Most people are surprised to learn that the internet is not the main source of personal information theft. When thieves do use the internet steal information, people usually unknowingly hand the information over in response to an unsolicited e-mail. The majority of criminals still access the information they want by going through your trash. Other methods include watching over your shoulder when you present identification or as you fill out personal information forms. Most people think of identity theft as a financial crime.
The fact is there are several areas of theft. Some other areas include insurance, medical and criminal among others. Children are one sector of the population that can allow thieves more time to wreck havoc. Realistically, a child does not commonly look over any credit transactions or actively participate in the protection of their personal information. The earliest most children will take part in any financial transactions is sixteen. Children may become aware when they try to purchase a car or auto insurance that a thief has been using their identity for years. One way to combat this threat is by signing up for the best credit monitoring service you can afford, so you are alerted of any fraudulent activity on your accounts.
Financial damage is the most prominent. However, they may receive medical treatment in your name or use your insurance information for payment. Others may commit additional crimes in your name leaving you with a criminal history to unravel. Thieves can file taxes in your name and receive a refund before you even get your W-2 forms. Some criminals take personal information from several people and combine them. Instead of targeting one person, their crimes affect several at the same time.

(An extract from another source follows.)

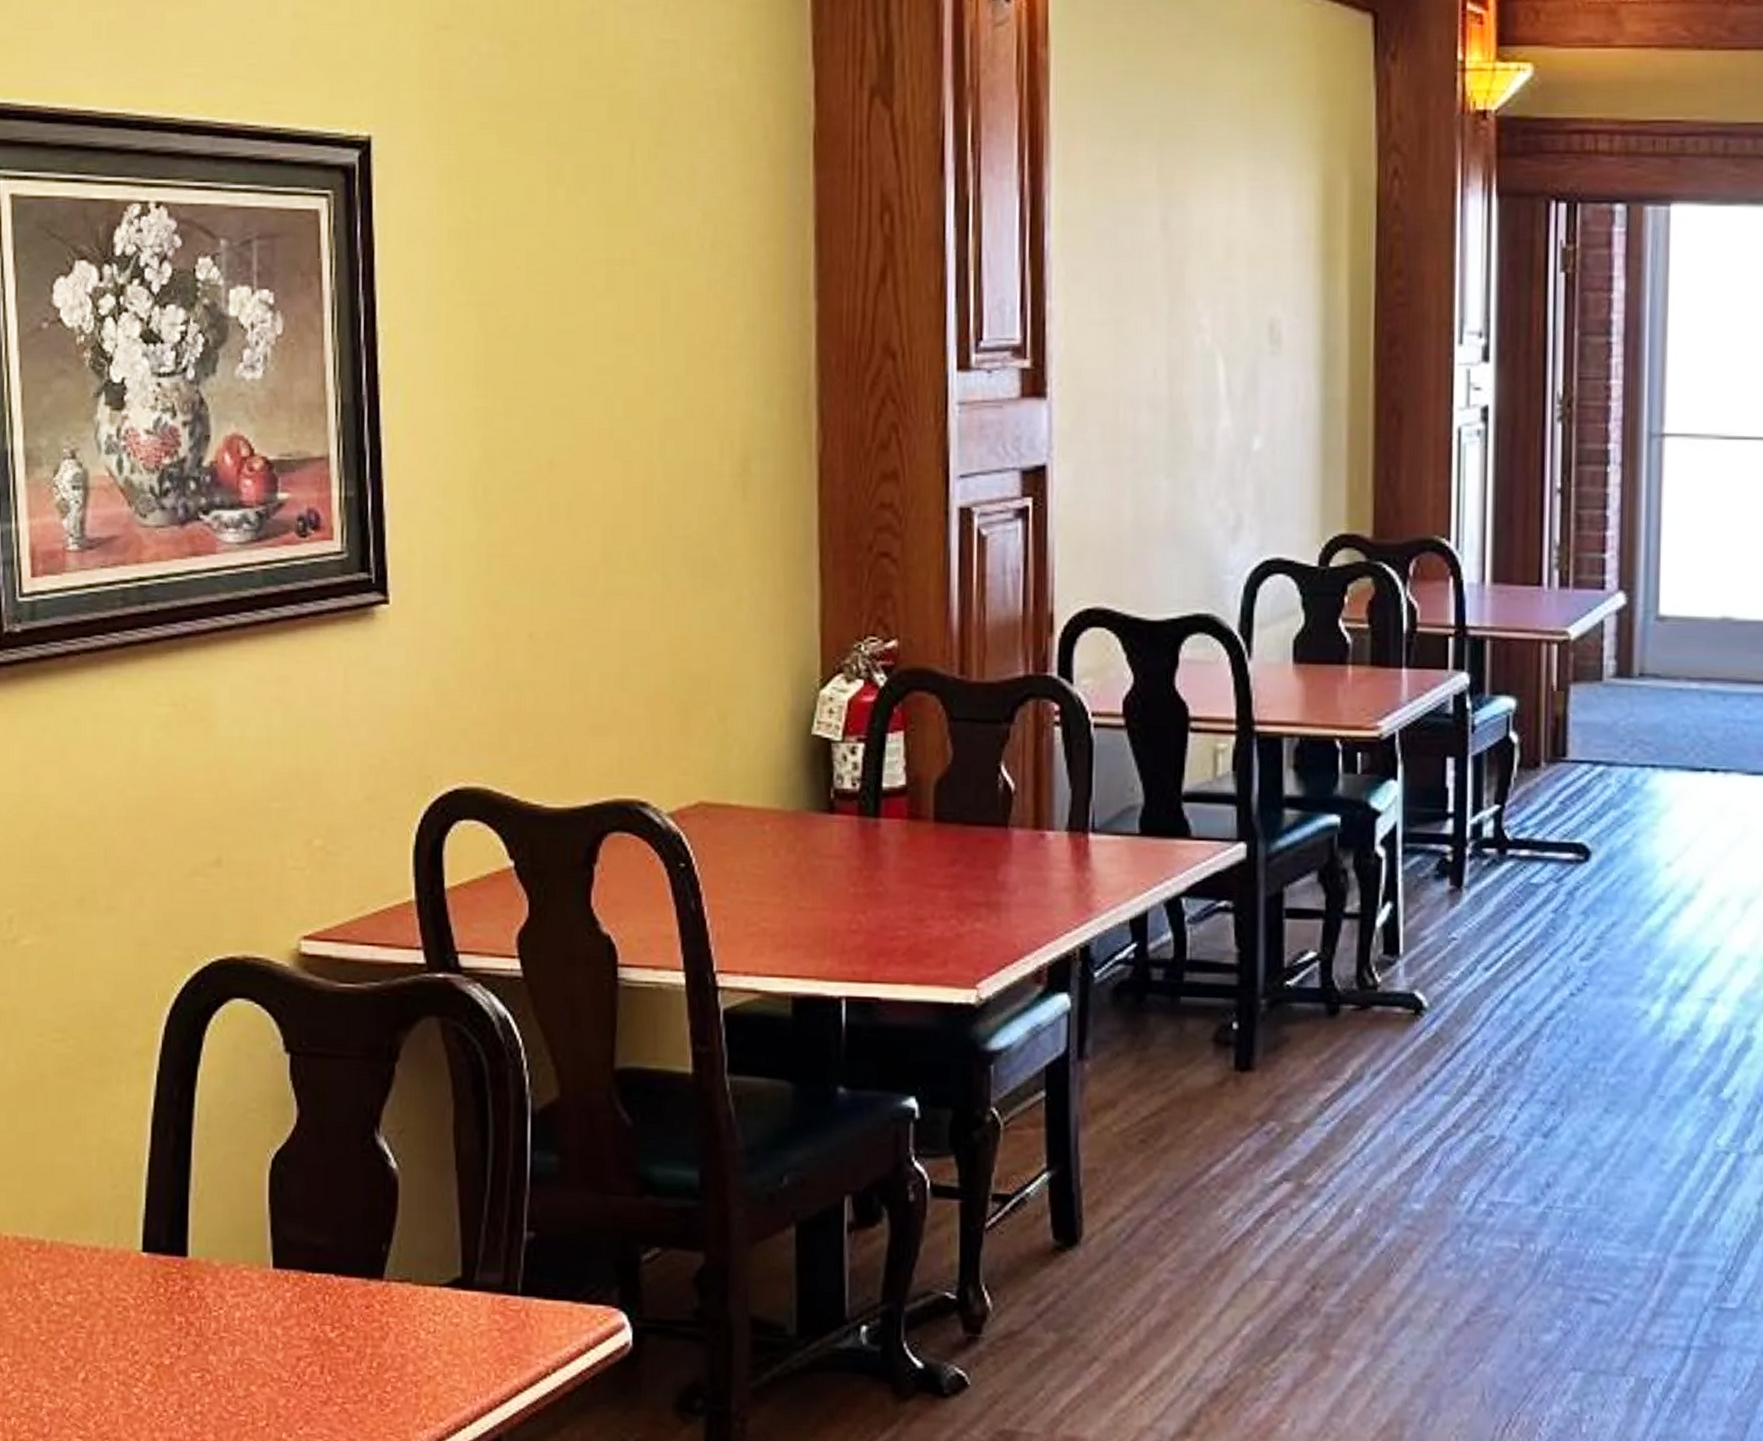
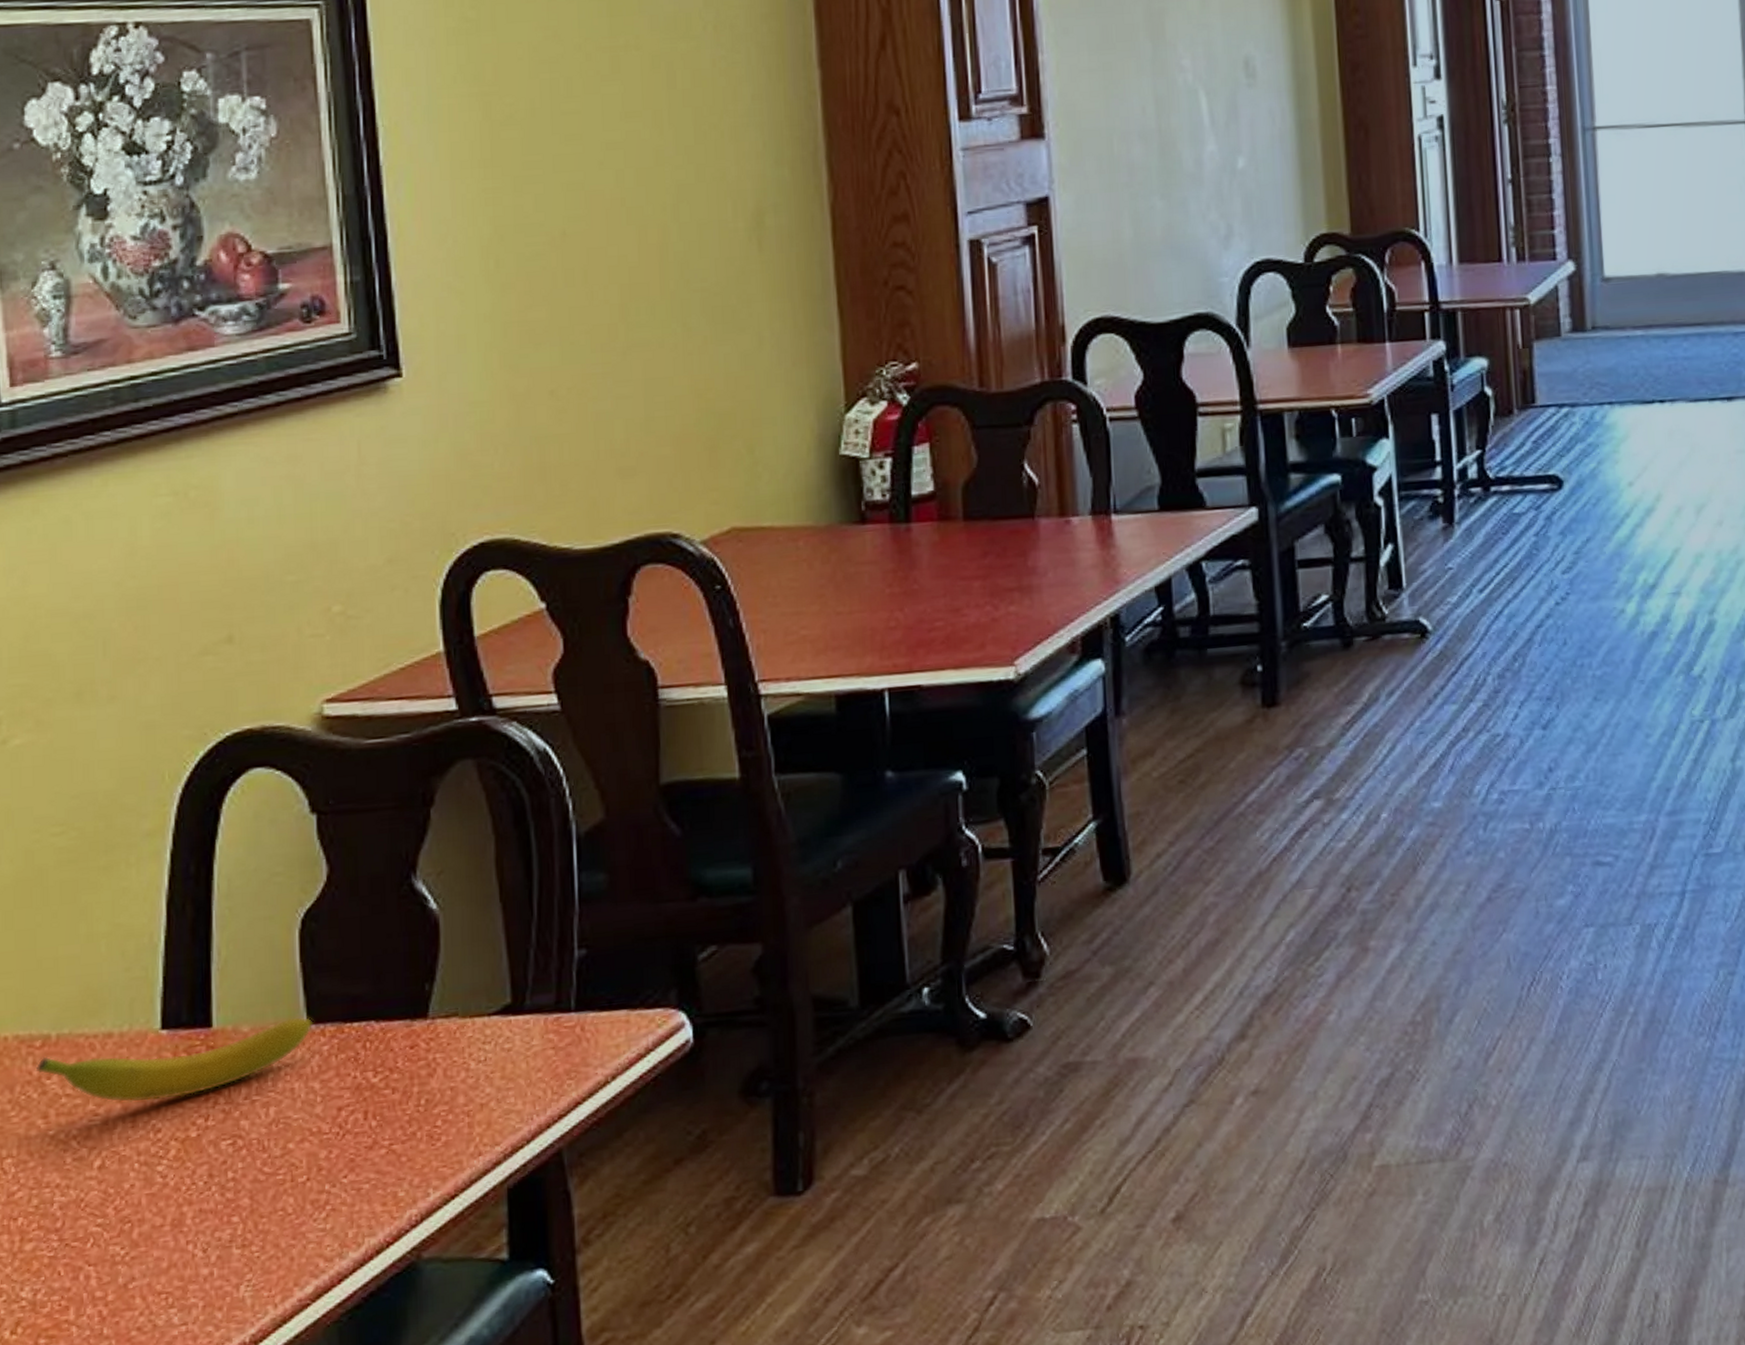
banana: none [31,1258,279,1323] -> present [35,1016,314,1103]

Identity thieves can victimize anyone. There are things you can do to make it more difficult for criminals to attack you. Shred or burn every document that contains personal information. That includes the hard drive on your computer and USB storage. Check your credit report on a routine basis for any fraudulent activity. When you are presenting personal information in public, remain alert. Make sure no one is in a physical position to obtain any of the transaction information. Do not give out information by phone or online. If you do, make certain that you know who is requesting the information. When in doubt, do not take the chance.